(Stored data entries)
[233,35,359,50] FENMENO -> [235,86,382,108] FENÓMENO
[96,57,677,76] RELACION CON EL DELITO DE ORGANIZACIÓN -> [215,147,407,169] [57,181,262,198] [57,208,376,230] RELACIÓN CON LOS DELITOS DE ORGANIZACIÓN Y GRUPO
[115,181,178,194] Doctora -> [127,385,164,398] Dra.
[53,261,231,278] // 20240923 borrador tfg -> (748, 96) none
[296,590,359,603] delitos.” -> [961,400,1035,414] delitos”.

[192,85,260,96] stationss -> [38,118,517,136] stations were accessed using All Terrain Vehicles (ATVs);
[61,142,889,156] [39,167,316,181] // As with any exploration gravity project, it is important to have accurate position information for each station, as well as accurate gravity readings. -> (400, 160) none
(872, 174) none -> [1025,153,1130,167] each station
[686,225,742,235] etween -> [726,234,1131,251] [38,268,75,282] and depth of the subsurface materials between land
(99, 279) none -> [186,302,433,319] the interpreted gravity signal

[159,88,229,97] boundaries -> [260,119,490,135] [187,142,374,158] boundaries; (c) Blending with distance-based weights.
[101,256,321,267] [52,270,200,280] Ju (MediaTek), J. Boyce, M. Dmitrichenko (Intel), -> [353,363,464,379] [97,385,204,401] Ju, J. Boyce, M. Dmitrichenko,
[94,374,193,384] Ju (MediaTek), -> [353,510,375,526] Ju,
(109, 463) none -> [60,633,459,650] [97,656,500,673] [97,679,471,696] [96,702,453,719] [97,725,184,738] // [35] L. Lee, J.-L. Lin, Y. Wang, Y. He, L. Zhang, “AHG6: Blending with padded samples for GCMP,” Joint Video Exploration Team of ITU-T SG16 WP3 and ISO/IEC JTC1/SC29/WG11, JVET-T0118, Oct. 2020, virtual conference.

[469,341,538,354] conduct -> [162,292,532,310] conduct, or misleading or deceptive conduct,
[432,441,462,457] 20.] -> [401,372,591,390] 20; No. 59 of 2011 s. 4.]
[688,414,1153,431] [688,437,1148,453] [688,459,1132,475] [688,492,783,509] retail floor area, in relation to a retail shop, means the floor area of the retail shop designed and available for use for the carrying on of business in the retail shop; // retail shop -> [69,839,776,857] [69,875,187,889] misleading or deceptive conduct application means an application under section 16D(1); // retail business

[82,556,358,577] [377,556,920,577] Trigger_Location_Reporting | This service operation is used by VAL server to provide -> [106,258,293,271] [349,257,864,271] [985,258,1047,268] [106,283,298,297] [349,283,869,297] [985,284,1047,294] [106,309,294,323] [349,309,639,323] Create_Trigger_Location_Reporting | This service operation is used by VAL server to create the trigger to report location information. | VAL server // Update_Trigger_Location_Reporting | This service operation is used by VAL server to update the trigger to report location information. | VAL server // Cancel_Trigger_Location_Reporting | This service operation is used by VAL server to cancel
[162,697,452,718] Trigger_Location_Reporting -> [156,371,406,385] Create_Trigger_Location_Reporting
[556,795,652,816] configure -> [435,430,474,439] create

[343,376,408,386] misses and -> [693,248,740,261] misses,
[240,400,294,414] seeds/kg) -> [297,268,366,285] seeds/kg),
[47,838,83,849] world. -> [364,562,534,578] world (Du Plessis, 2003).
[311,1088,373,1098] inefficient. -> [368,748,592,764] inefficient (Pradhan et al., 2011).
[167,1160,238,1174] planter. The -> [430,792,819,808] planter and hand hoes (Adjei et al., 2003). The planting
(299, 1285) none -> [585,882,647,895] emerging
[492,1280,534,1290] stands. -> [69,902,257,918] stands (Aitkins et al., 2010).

### Directions for this task
Word for word, copy out the data.

### Output for this exercise
[233,35,359,50] FENMENO -> [235,86,382,108] FENÓMENO
[96,57,677,76] RELACION CON EL DELITO DE ORGANIZACIÓN -> [215,147,407,169] [57,181,262,198] [57,208,376,230] RELACIÓN CON LOS DELITOS DE ORGANIZACIÓN Y GRUPO
[115,181,178,194] Doctora -> [127,385,164,398] Dra.
[53,261,231,278] // 20240923 borrador tfg -> (748, 96) none
[296,590,359,603] delitos.” -> [961,400,1035,414] delitos”.

[192,85,260,96] stationss -> [38,118,517,136] stations were accessed using All Terrain Vehicles (ATVs);
[61,142,889,156] [39,167,316,181] // As with any exploration gravity project, it is important to have accurate position information for each station, as well as accurate gravity readings. -> (400, 160) none
(872, 174) none -> [1025,153,1130,167] each station
[686,225,742,235] etween -> [726,234,1131,251] [38,268,75,282] and depth of the subsurface materials between land
(99, 279) none -> [186,302,433,319] the interpreted gravity signal

[159,88,229,97] boundaries -> [260,119,490,135] [187,142,374,158] boundaries; (c) Blending with distance-based weights.
[101,256,321,267] [52,270,200,280] Ju (MediaTek), J. Boyce, M. Dmitrichenko (Intel), -> [353,363,464,379] [97,385,204,401] Ju, J. Boyce, M. Dmitrichenko,
[94,374,193,384] Ju (MediaTek), -> [353,510,375,526] Ju,
(109, 463) none -> [60,633,459,650] [97,656,500,673] [97,679,471,696] [96,702,453,719] [97,725,184,738] // [35] L. Lee, J.-L. Lin, Y. Wang, Y. He, L. Zhang, “AHG6: Blending with padded samples for GCMP,” Joint Video Exploration Team of ITU-T SG16 WP3 and ISO/IEC JTC1/SC29/WG11, JVET-T0118, Oct. 2020, virtual conference.

[469,341,538,354] conduct -> [162,292,532,310] conduct, or misleading or deceptive conduct,
[432,441,462,457] 20.] -> [401,372,591,390] 20; No. 59 of 2011 s. 4.]
[688,414,1153,431] [688,437,1148,453] [688,459,1132,475] [688,492,783,509] retail floor area, in relation to a retail shop, means the floor area of the retail shop designed and available for use for the carrying on of business in the retail shop; // retail shop -> [69,839,776,857] [69,875,187,889] misleading or deceptive conduct application means an application under section 16D(1); // retail business

[82,556,358,577] [377,556,920,577] Trigger_Location_Reporting | This service operation is used by VAL server to provide -> [106,258,293,271] [349,257,864,271] [985,258,1047,268] [106,283,298,297] [349,283,869,297] [985,284,1047,294] [106,309,294,323] [349,309,639,323] Create_Trigger_Location_Reporting | This service operation is used by VAL server to create the trigger to report location information. | VAL server // Update_Trigger_Location_Reporting | This service operation is used by VAL server to update the trigger to report location information. | VAL server // Cancel_Trigger_Location_Reporting | This service operation is used by VAL server to cancel
[162,697,452,718] Trigger_Location_Reporting -> [156,371,406,385] Create_Trigger_Location_Reporting
[556,795,652,816] configure -> [435,430,474,439] create

[343,376,408,386] misses and -> [693,248,740,261] misses,
[240,400,294,414] seeds/kg) -> [297,268,366,285] seeds/kg),
[47,838,83,849] world. -> [364,562,534,578] world (Du Plessis, 2003).
[311,1088,373,1098] inefficient. -> [368,748,592,764] inefficient (Pradhan et al., 2011).
[167,1160,238,1174] planter. The -> [430,792,819,808] planter and hand hoes (Adjei et al., 2003). The planting
(299, 1285) none -> [585,882,647,895] emerging
[492,1280,534,1290] stands. -> [69,902,257,918] stands (Aitkins et al., 2010).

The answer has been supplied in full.